Megan’s Law is bad law

posted in: Newsworthy 1 |
Reading Time: 1 minute

As if these sorts of stories weren’t completely predictable, it seems that yet again someone listed on an offender registry has been the victim of vigilante justice in Sacramento.

Years ago, when every child protection agency in the country was pushing for these laws I though they were a bad idea, and I still do. The net effect of laws like this are two-fold, one we see right in this story. People listed in the registry, for whatever reason, are going to be the victims of violent crimes. The second, is that a whole generation of parents and politicians are going to convince themselves that they know where are the dangers for their kids are, because they’re in the database, and they can pressue these people to leave their neighborhoods, to even further protect their children. Nice thought, but completely not the reality of child abuse. Most is suffered at the hands of family, relatives and friends with access to a child, not released offenders committing another crime.

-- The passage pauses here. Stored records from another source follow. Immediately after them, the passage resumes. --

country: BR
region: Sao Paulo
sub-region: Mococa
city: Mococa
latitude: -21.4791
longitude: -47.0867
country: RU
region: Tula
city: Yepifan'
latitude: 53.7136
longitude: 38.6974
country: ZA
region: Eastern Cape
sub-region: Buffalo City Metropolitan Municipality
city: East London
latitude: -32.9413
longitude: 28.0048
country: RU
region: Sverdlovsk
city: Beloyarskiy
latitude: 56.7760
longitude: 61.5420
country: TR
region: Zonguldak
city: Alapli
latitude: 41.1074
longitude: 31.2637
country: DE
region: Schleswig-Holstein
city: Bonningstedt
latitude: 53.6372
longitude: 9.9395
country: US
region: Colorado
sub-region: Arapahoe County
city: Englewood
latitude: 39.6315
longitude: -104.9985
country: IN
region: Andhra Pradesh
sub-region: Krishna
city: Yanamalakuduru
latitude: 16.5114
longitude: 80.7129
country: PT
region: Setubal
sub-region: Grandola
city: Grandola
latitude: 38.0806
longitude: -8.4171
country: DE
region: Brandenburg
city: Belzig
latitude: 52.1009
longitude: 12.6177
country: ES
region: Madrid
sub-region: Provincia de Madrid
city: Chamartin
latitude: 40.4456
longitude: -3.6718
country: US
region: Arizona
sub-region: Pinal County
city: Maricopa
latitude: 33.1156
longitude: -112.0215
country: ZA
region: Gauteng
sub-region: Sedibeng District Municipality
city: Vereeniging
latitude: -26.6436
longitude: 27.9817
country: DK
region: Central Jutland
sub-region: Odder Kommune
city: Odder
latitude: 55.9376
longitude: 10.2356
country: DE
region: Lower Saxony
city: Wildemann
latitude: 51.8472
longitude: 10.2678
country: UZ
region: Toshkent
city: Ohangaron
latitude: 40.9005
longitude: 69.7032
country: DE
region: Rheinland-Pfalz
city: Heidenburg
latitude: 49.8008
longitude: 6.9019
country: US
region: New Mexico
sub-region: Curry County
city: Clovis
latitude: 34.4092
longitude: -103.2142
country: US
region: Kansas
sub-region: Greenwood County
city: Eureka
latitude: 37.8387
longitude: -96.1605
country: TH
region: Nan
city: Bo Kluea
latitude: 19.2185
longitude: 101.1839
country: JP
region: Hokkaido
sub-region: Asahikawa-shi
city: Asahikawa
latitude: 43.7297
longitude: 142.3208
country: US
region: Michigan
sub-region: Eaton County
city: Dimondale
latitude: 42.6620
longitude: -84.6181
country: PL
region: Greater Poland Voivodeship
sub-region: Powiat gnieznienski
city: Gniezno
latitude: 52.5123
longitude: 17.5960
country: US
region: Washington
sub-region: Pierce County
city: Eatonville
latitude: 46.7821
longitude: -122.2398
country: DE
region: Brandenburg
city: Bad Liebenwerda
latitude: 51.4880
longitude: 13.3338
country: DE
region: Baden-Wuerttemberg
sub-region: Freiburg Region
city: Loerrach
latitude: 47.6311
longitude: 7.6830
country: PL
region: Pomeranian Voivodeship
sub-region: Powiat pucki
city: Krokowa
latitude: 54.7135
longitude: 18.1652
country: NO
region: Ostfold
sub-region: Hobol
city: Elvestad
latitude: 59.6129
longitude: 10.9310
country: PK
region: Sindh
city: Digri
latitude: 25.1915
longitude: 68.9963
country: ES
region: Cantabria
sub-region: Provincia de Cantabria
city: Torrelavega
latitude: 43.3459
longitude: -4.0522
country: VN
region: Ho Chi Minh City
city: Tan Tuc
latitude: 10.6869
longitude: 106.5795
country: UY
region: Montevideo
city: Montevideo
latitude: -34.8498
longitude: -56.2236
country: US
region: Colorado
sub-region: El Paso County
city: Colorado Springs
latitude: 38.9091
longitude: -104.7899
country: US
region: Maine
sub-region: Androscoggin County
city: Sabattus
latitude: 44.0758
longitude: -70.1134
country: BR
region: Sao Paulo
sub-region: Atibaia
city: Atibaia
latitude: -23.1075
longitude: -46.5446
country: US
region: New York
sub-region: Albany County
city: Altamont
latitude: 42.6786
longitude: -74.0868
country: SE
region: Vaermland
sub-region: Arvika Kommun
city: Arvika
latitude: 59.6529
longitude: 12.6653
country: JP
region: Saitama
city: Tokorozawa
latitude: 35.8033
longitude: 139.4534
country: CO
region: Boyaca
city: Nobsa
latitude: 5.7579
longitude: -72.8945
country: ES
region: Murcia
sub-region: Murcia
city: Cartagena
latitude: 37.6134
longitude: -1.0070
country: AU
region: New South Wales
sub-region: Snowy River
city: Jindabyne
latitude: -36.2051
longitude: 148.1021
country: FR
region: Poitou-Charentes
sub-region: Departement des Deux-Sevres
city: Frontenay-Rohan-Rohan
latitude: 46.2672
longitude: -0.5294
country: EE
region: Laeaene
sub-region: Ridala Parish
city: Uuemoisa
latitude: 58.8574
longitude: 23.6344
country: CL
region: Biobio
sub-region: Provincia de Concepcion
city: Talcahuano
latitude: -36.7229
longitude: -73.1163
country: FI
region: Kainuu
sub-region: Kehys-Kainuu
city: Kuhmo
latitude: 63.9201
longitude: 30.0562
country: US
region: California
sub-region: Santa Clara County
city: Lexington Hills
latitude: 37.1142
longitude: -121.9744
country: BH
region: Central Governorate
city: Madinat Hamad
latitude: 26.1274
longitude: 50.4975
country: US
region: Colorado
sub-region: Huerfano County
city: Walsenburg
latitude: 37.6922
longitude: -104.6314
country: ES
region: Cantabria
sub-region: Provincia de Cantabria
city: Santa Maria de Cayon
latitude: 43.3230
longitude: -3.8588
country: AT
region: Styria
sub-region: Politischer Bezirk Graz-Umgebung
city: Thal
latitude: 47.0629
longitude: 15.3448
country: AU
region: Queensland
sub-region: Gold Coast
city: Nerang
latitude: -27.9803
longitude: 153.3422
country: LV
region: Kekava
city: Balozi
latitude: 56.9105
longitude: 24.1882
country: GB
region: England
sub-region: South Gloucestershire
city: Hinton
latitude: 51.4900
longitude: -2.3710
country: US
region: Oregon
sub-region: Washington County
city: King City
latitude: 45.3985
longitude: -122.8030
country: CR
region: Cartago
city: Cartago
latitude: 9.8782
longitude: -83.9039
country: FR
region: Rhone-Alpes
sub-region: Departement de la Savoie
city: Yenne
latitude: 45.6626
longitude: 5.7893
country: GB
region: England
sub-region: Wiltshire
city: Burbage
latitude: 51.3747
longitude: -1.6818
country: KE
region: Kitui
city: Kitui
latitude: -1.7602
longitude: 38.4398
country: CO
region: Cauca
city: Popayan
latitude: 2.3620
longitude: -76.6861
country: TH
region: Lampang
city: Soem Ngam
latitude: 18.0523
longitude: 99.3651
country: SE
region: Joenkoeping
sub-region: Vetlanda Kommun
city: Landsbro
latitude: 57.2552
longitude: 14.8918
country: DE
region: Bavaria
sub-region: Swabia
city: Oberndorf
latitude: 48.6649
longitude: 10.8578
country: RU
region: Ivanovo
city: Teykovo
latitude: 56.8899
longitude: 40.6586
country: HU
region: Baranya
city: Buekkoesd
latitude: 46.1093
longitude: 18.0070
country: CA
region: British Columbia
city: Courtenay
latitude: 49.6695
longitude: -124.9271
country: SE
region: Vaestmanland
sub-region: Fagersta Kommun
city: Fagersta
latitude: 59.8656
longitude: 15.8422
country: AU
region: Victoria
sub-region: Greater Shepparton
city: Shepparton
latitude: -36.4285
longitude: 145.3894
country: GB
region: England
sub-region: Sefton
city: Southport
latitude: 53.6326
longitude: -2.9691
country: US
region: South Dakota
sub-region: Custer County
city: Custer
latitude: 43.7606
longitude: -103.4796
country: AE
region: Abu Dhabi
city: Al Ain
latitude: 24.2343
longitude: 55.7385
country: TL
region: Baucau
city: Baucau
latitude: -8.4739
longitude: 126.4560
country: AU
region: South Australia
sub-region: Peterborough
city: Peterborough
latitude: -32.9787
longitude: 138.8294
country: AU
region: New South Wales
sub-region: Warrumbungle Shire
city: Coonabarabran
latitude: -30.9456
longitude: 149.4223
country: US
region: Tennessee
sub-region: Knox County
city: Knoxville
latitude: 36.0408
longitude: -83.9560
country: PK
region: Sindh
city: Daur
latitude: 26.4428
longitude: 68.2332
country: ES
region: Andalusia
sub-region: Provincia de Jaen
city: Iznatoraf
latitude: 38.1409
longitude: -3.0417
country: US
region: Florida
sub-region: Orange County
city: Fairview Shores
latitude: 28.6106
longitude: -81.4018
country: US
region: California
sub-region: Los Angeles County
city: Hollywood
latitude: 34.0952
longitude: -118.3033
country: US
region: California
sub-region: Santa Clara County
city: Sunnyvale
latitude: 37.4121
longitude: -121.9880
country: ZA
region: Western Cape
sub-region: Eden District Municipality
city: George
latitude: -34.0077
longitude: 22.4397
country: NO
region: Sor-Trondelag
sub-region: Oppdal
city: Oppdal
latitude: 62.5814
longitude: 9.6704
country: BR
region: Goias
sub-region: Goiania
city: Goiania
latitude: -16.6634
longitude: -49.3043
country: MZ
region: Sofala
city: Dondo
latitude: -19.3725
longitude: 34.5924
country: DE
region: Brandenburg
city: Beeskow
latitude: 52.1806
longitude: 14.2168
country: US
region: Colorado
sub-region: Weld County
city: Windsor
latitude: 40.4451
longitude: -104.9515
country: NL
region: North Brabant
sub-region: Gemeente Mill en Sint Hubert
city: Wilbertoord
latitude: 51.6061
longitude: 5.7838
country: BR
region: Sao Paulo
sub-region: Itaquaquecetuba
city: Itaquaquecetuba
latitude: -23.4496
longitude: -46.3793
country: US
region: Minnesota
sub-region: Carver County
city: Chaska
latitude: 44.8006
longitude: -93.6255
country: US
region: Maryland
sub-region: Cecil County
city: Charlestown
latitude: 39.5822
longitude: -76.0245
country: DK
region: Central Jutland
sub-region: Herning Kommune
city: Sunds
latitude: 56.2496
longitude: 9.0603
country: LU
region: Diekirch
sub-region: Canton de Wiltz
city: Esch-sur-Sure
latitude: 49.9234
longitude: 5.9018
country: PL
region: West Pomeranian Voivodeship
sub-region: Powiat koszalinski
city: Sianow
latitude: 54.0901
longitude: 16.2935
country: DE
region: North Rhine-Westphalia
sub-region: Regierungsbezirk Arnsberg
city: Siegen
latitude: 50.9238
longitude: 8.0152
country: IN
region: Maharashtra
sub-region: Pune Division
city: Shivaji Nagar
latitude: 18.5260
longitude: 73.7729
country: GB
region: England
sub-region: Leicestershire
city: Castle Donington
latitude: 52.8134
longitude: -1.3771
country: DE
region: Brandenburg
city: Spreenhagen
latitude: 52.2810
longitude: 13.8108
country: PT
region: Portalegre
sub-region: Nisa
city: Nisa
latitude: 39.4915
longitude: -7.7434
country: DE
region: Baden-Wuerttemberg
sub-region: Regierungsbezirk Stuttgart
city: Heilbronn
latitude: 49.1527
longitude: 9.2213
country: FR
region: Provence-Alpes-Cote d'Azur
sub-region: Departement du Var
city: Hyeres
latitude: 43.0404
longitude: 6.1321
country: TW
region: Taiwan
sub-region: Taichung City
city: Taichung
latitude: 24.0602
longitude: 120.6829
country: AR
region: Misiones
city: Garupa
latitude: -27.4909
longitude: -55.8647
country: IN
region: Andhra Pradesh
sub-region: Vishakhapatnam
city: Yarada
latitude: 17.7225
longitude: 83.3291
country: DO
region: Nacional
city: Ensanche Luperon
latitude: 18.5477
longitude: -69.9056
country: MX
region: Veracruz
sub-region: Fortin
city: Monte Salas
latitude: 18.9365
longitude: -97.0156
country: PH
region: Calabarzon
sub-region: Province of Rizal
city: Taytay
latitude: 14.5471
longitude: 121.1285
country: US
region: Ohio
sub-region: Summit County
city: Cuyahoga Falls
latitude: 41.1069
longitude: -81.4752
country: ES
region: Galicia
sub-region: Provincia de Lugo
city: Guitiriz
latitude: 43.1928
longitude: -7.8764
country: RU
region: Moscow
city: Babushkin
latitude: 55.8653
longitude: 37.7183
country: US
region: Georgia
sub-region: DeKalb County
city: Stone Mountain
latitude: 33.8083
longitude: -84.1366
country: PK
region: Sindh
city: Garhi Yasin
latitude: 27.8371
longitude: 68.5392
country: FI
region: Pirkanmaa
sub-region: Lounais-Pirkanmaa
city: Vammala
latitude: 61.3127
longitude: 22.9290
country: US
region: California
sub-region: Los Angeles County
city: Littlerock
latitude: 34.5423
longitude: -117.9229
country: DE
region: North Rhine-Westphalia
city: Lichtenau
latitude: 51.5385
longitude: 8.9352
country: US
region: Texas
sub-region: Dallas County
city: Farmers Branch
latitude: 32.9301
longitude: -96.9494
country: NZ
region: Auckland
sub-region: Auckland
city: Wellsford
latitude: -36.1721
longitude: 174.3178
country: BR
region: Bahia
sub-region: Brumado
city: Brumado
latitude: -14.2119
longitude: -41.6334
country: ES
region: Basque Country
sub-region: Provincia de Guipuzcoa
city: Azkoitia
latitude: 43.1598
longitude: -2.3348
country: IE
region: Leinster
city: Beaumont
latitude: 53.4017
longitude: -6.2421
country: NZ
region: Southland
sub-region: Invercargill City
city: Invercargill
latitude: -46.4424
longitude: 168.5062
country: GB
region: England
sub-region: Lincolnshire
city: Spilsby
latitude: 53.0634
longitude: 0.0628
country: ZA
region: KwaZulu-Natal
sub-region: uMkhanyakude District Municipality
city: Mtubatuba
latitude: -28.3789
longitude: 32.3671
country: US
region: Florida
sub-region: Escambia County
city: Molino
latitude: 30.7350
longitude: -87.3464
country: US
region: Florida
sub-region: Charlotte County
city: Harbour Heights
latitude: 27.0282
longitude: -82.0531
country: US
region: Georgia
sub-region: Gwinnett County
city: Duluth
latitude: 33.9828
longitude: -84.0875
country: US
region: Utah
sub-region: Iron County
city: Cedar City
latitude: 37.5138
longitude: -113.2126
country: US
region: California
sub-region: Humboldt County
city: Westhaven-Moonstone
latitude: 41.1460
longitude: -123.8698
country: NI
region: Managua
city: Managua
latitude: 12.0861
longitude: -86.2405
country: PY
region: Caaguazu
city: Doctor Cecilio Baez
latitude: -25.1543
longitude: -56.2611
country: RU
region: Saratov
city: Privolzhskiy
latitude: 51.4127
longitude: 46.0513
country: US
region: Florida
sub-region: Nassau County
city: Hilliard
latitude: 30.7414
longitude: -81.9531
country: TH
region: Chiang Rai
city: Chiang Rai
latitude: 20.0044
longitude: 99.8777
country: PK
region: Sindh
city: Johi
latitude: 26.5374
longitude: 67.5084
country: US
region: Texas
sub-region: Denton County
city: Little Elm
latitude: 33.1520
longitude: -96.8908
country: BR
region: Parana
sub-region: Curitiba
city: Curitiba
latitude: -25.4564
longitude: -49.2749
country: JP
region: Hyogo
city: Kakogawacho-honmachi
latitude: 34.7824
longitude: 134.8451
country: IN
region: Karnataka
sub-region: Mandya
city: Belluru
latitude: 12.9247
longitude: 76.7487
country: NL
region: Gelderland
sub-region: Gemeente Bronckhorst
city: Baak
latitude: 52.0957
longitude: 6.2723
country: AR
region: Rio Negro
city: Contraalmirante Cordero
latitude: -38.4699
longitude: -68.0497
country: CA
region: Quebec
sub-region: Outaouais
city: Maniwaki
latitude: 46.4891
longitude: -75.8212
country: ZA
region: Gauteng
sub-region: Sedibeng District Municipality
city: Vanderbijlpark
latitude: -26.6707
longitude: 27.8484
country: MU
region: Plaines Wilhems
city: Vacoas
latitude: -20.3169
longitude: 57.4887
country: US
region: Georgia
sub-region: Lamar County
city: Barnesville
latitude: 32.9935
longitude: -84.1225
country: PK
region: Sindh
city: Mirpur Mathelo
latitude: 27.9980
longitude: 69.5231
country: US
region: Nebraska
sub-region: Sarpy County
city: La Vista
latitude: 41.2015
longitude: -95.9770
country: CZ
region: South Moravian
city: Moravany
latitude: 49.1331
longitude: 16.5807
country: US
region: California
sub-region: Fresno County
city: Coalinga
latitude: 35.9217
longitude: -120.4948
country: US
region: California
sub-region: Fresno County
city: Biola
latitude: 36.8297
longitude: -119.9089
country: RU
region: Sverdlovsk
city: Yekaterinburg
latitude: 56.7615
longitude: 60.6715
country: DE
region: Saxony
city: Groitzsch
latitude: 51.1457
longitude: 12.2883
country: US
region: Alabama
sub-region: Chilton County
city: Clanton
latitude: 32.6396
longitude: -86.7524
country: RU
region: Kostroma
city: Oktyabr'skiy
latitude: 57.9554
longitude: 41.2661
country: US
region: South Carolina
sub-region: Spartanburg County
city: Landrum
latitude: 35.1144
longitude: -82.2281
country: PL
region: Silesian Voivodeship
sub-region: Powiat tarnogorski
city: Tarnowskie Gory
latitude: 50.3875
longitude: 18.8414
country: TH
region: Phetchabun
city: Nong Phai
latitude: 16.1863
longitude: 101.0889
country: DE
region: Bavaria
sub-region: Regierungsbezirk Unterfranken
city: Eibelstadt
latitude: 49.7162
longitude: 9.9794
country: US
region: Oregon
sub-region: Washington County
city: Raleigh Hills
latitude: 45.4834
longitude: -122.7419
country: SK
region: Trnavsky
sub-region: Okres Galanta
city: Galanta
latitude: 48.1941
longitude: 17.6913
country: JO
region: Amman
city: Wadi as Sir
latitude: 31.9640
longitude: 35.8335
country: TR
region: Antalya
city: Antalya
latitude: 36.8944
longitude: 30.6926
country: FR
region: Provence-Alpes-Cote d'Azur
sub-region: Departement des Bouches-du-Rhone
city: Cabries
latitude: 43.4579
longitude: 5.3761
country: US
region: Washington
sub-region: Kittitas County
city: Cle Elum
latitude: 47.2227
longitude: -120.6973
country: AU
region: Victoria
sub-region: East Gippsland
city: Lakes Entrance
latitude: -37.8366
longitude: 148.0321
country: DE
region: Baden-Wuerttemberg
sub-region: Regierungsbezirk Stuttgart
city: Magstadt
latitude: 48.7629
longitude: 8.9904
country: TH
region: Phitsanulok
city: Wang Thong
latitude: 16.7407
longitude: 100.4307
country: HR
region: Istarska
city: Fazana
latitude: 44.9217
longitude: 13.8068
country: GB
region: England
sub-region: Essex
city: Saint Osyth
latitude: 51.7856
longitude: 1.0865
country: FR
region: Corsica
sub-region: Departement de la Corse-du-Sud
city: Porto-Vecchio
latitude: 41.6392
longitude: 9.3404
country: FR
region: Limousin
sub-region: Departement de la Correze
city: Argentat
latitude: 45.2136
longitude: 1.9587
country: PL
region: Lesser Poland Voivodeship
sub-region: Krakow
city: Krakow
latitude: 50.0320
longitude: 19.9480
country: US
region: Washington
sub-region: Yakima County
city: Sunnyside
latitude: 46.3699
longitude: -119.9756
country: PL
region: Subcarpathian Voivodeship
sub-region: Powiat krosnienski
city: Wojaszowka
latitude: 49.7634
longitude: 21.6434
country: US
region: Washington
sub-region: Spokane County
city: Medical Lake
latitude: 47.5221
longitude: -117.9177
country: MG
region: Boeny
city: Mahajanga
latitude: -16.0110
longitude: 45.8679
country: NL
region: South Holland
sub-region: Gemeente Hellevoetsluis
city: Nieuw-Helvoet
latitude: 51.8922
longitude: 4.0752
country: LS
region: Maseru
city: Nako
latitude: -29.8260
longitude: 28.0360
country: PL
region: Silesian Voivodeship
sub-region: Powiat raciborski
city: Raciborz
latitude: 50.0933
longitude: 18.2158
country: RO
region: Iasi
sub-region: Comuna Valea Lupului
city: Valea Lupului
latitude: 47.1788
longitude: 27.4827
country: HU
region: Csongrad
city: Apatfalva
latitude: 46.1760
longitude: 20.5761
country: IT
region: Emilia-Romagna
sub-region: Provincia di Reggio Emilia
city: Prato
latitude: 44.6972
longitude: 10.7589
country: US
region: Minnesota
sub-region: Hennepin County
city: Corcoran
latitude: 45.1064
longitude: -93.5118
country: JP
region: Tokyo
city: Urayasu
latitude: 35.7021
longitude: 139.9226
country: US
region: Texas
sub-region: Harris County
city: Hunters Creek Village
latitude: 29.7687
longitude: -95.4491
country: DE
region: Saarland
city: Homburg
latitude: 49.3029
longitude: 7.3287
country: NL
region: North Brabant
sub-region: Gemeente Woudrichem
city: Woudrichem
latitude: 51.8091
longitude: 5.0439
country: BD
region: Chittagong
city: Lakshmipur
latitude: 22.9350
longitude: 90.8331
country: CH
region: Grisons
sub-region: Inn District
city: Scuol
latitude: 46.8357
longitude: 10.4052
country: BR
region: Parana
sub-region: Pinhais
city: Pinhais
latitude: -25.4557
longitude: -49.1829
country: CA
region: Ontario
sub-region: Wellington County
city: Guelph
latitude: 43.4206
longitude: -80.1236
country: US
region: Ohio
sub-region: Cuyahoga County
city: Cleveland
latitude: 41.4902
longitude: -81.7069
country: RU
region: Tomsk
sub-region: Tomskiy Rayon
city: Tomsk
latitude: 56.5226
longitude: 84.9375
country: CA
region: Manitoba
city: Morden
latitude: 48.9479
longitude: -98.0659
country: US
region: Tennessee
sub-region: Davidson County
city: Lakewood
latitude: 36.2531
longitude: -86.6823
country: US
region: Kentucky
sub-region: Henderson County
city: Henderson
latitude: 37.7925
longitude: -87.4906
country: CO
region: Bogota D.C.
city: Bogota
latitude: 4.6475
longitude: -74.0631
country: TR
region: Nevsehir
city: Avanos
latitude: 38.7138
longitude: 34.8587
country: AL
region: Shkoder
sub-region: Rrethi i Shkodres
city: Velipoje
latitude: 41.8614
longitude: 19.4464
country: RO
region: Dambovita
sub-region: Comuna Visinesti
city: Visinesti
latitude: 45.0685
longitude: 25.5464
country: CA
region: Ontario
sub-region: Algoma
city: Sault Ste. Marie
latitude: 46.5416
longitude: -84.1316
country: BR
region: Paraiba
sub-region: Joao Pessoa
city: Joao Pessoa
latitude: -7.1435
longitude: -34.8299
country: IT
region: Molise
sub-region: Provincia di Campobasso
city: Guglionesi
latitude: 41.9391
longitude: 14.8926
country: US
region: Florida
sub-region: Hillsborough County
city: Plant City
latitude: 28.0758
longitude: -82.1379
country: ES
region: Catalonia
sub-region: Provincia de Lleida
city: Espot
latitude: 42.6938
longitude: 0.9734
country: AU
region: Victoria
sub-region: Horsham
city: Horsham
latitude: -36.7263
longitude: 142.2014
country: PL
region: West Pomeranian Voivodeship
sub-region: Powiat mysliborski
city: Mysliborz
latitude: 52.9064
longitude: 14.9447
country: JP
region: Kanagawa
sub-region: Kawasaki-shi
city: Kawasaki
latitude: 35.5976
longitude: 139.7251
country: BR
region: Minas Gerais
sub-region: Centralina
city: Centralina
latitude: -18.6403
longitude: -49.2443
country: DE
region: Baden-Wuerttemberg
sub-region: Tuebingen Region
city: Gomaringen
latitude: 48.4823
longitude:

Megan’s has been in effect for years now, and the on-line offender registries have been available for awhile as well. If it’s as effective as proponents said it would be, shouldn’t we see a corresponding decline in the number of child sexual cases being reported? Do we?

  1. Emily
    | Reply

    Hi Mike

    I have strong feelings about this. I wrote a post on the subject that I think you read before http://www.doingitallagain.com/2006/07/10/2440-paedophile-sentencing-and-mr-x/

    In the comments I say:
    I am also against a sex offenders register (NOTE: I meant public register here). I really think, from knowing what I know in my case, that it would drive people underground and make them harder to monitor. Mr X is happy to be monitored as his past is secret.

    Also, for girls at least, most sexual abuse is conducted by a family member or a close friend of the family. Someone you wouldn’t suspect and doesn’t fit the brown overcoat, slits through newspaper weirdo on a park bench that we see in countless cop shows. In my case, Mr X was a likeable, even loveable, friendly, warm-hearted man that got on with everybody and who (most) children loved to play around. I can’t see how a (NOTE: I meant public) list would have identified him.